Task prompt
Once the pictures have been removed, repeat the remainder of the records exactly.

Data
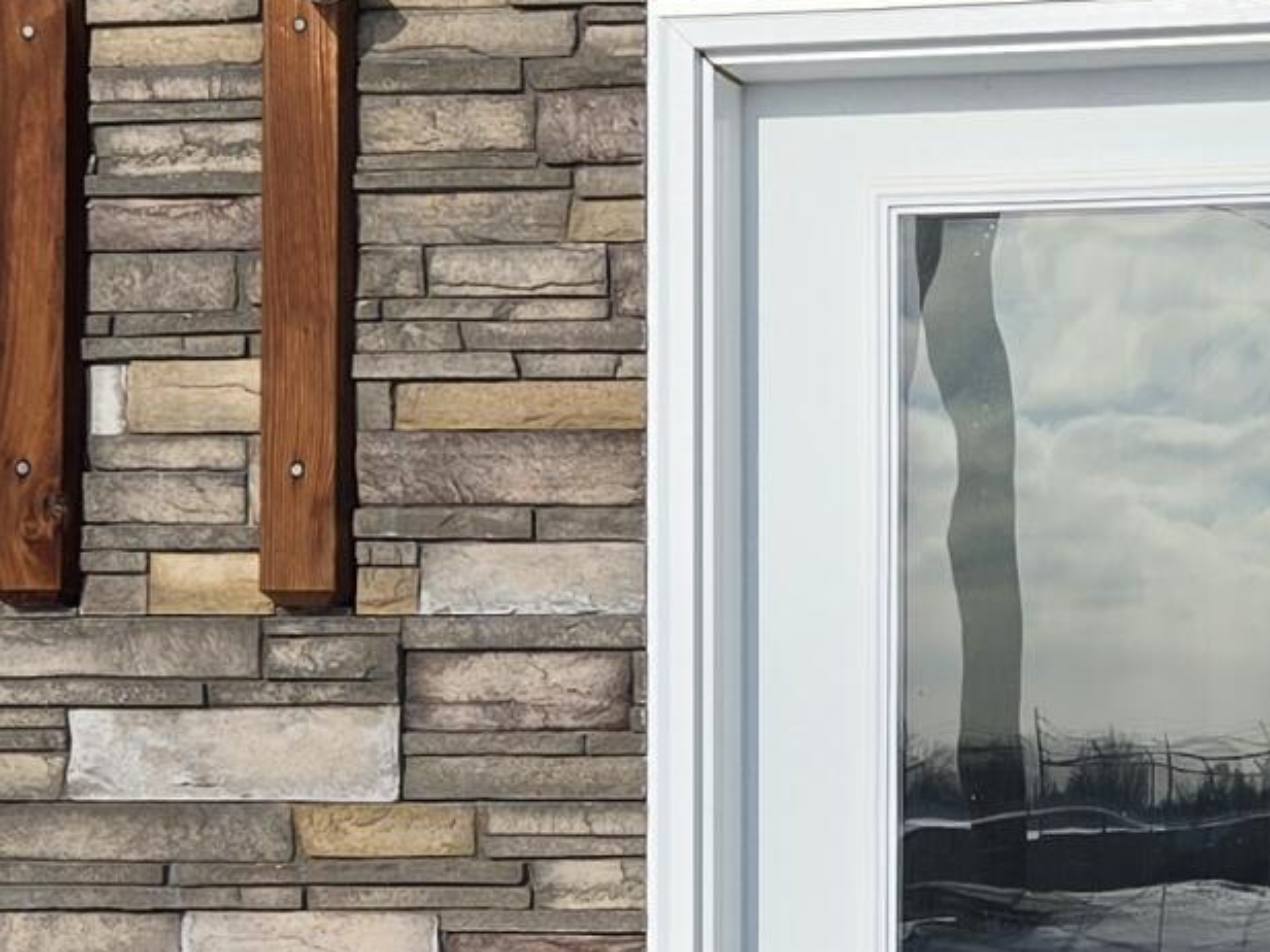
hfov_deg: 17.5
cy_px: 843
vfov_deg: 13.1
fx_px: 4109
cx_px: 913
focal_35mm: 112
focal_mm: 5.4
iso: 25
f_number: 1.8
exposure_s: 1/3493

Problem solution
hfov_deg: 17.5
cy_px: 843
vfov_deg: 13.1
fx_px: 4109
cx_px: 913
focal_35mm: 112
focal_mm: 5.4
iso: 25
f_number: 1.8
exposure_s: 1/3493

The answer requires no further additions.